Thinking about urban development in terms of urban sprawl got me thinking about a larger problem we as a society face today: one of energy efficiency and climate change. I realized that our current way of life in Orlando -urban sprawl where single-family homes consume significantly more electricity, water etc than other housing developments – added significantly to the emission of greenhouse gases and therefore encouraged global warming. In addition, I recently read Thomas L. Friedman’s “Hot, Flat, and Crowded,” a book that really gives detailed information on what impact this lifestyle has on the globe.
Consequently, I became much more aware of the fact that any urban planning for the future needs to have the question of sustainability and energy efficiency at its core. Therefore I found it very interesting to see Professor Chambliss’ slides of how Orlando is supposed to look in the future. In these models, urban sprawl was significantly contained and people concentrated in select urban centers throughout the Central Florida region. All of these centers were easily connected to highways, as well as public transportation, significantly reducing commute time and CO2 emissions.
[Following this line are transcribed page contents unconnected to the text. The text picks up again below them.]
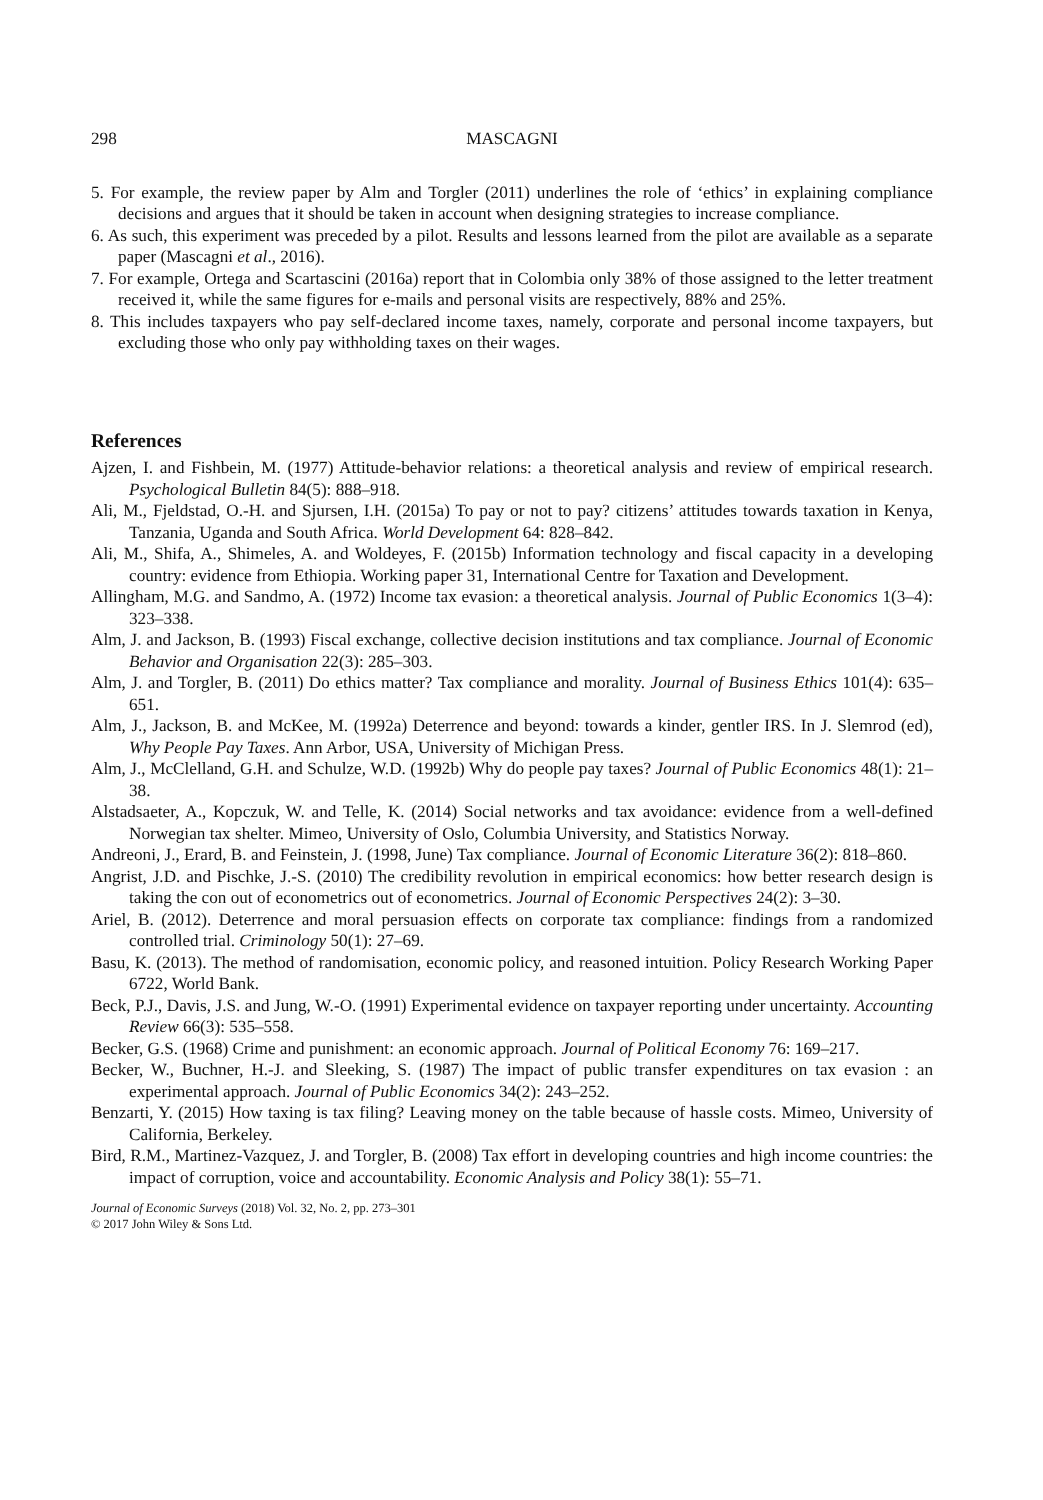298 MASCAGNI
5. For example, the review paper by Alm and Torgler (2011) underlines the role of ‘ethics’ in explaining compliance decisions and argues that it should be taken in account when designing strategies to increase compliance.
6. As such, this experiment was preceded by a pilot. Results and lessons learned from the pilot are available as a separate paper (Mascagni et al., 2016).
7. For example, Ortega and Scartascini (2016a) report that in Colombia only 38% of those assigned to the letter treatment received it, while the same figures for e-mails and personal visits are respectively, 88% and 25%.
8. This includes taxpayers who pay self-declared income taxes, namely, corporate and personal income taxpayers, but excluding those who only pay withholding taxes on their wages.
References
Ajzen, I. and Fishbein, M. (1977) Attitude-behavior relations: a theoretical analysis and review of empirical research. Psychological Bulletin 84(5): 888–918.
Ali, M., Fjeldstad, O.-H. and Sjursen, I.H. (2015a) To pay or not to pay? citizens’ attitudes towards taxation in Kenya, Tanzania, Uganda and South Africa. World Development 64: 828–842.
Ali, M., Shifa, A., Shimeles, A. and Woldeyes, F. (2015b) Information technology and fiscal capacity in a developing country: evidence from Ethiopia. Working paper 31, International Centre for Taxation and Development.
Allingham, M.G. and Sandmo, A. (1972) Income tax evasion: a theoretical analysis. Journal of Public Economics 1(3–4): 323–338.
Alm, J. and Jackson, B. (1993) Fiscal exchange, collective decision institutions and tax compliance. Journal of Economic Behavior and Organisation 22(3): 285–303.
Alm, J. and Torgler, B. (2011) Do ethics matter? Tax compliance and morality. Journal of Business Ethics 101(4): 635–651.
Alm, J., Jackson, B. and McKee, M. (1992a) Deterrence and beyond: towards a kinder, gentler IRS. In J. Slemrod (ed), Why People Pay Taxes. Ann Arbor, USA, University of Michigan Press.
Alm, J., McClelland, G.H. and Schulze, W.D. (1992b) Why do people pay taxes? Journal of Public Economics 48(1): 21–38.
Alstadsaeter, A., Kopczuk, W. and Telle, K. (2014) Social networks and tax avoidance: evidence from a well-defined Norwegian tax shelter. Mimeo, University of Oslo, Columbia University, and Statistics Norway.
Andreoni, J., Erard, B. and Feinstein, J. (1998, June) Tax compliance. Journal of Economic Literature 36(2): 818–860.
Angrist, J.D. and Pischke, J.-S. (2010) The credibility revolution in empirical economics: how better research design is taking the con out of econometrics out of econometrics. Journal of Economic Perspectives 24(2): 3–30.
Ariel, B. (2012). Deterrence and moral persuasion effects on corporate tax compliance: findings from a randomized controlled trial. Criminology 50(1): 27–69.
Basu, K. (2013). The method of randomisation, economic policy, and reasoned intuition. Policy Research Working Paper 6722, World Bank.
Beck, P.J., Davis, J.S. and Jung, W.-O. (1991) Experimental evidence on taxpayer reporting under uncertainty. Accounting Review 66(3): 535–558.
Becker, G.S. (1968) Crime and punishment: an economic approach. Journal of Political Economy 76: 169–217.
Becker, W., Buchner, H.-J. and Sleeking, S. (1987) The impact of public transfer expenditures on tax evasion : an experimental approach. Journal of Public Economics 34(2): 243–252.
Benzarti, Y. (2015) How taxing is tax filing? Leaving money on the table because of hassle costs. Mimeo, University of California, Berkeley.
Bird, R.M., Martinez-Vazquez, J. and Torgler, B. (2008) Tax effort in developing countries and high income countries: the impact of corruption, voice and accountability. Economic Analysis and Policy 38(1): 55–71.
Journal of Economic Surveys (2018) Vol. 32, No. 2, pp. 273–301
© 2017 John Wiley & Sons Ltd.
Taking this class discussion / lecture and relating it to Friedman’s book was really a revelation to me in some way. Seeing the models of urban development on Professor Chambliss’ slides and thinking about what I read in the book really emphasized for me that mitigation of global warming through increased energy efficiency really could not only be achieved by making our current suburban single-family homes more efficient. It will require us to radically redesign the way in which we currently live and ask us to live in areas with a higher population concentration, ending the consistent practice of urban sprawl.